Some BI objectives for 2013 (and maybe just a tad of wishful thinking)
As we put 2012 behind us, I started thinking of what I would like to see in the new year. There’s something about the end of the year that allows you a little more freedom to wish.
And I like wish lists, they make me feel good. People tend to create them at year-end as part of summing up and taking stock and looking forward, but they’re really useful throughout the year.
As a fitness professional, my wife likes to inspire people to do their best, and is a firm believer in setting goals in writing. There seems to be something magical about committing thoughts and goals to writing. So I suggest as you enter the new year to keep a running wish list that combines some lofty objectives with well-defined tasks that you know you can conquer with some time and effort.
Without further ado, here’s the wish list I’ll take into 2013.
- Companies will get serious about performance measurement. It’ll be a great day when we bring the same matter-of-fact dedication and energy to performance measurement as we do to financial measurement. Companies that use performance metrics like KPI’s to measure their business will do better than if they run by the seat of their pants.
- Companies will stop buying software and start buying better short-term and long-term decision-making. This has been on my list for a long time. Software doesn’t solve business problems, people solve business problems using software as a tool to facilitate their decision-making process.
- IT shows up to a meeting and says “Yes” instead of “No”. A guy can dream, right? It’s time for IT Departments to embrace BI projects as a must-have rather than nice-to-have initiative.

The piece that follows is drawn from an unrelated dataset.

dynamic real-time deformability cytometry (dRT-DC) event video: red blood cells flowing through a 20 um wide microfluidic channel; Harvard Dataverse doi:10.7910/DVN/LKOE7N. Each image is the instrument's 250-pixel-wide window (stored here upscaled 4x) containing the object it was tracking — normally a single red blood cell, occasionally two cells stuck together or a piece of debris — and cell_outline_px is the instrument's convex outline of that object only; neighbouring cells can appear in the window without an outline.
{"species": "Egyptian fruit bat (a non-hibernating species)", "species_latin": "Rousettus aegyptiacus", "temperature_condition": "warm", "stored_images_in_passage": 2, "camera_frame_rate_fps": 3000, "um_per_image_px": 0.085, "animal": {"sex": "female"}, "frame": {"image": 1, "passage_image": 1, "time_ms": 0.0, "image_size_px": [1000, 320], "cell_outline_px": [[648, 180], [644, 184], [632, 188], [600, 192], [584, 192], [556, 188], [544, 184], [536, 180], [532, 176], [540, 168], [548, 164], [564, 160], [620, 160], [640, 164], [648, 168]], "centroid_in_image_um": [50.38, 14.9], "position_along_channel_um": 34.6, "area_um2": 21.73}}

I see them working much more collaboratively with end-users to define a usable solution.
- Your next BI leader emerges. Look for the person who’s not ok with the status quo and it relates to information. Maybe they see something you can benefit from.

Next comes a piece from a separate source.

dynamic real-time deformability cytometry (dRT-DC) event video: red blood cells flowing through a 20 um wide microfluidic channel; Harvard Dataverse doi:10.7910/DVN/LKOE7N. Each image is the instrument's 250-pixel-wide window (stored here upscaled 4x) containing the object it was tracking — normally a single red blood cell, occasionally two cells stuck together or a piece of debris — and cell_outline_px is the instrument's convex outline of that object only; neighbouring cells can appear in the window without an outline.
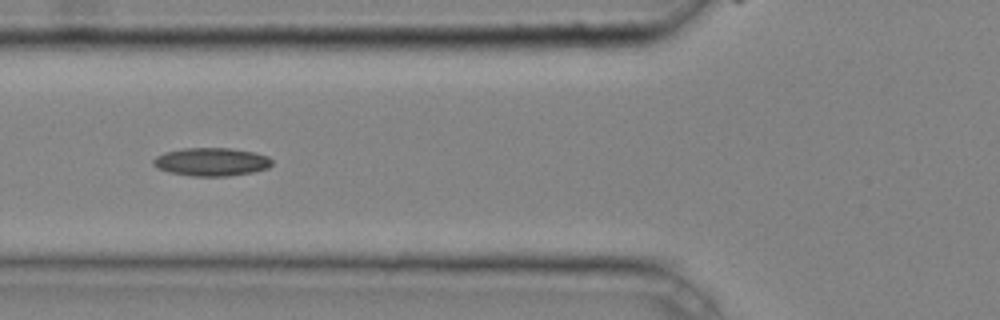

- We find a cure for Corporate ADD. The focus of BI needs to shift from viewing data in fancy charts to acting on information. I’m not advocating that we develop systems that are hard to use, but can we please get over the obsession with shiny dials and gauges and instead focus on meaningful visualizations that that drive business forward?
- We embrace some outrageous challenges, like BI implemented in 72 hours. Oh, you say, the BI I know could never be implemented in just 72 hours. Then maybe it’s time to update your definition of BI. Let your curiosity get the best of you, or just be lazy. Your choice.
- BI users rise up!… to demand mobile solutions and collaboration tools. The desktop PC is dying. Help companies like IQ for Business get it right. Be vocal and hold us accountable.
- Once and for all, let’s stamp out the idea that you have to choose between “old and busted” and “the new hotness.” (Anyone catch the Men in Black reference there?) The point is that BI systems aren’t divided into two buckets called “simple and limited” and “complex and expensive.” Don’t let yourself be trapped by this false choice. Simple doesn’t have to be limited.
- The end of the tyranny of Big ERP. People will be fined when they utter the phrase: We have to do it that way because of our ERP system. Fines double if you’re in IT.
- You have a healthy, happy, enlightened 2013. And remember what Winston Churchill taught us: “We make a living by what we get, but we make a life by what we give.”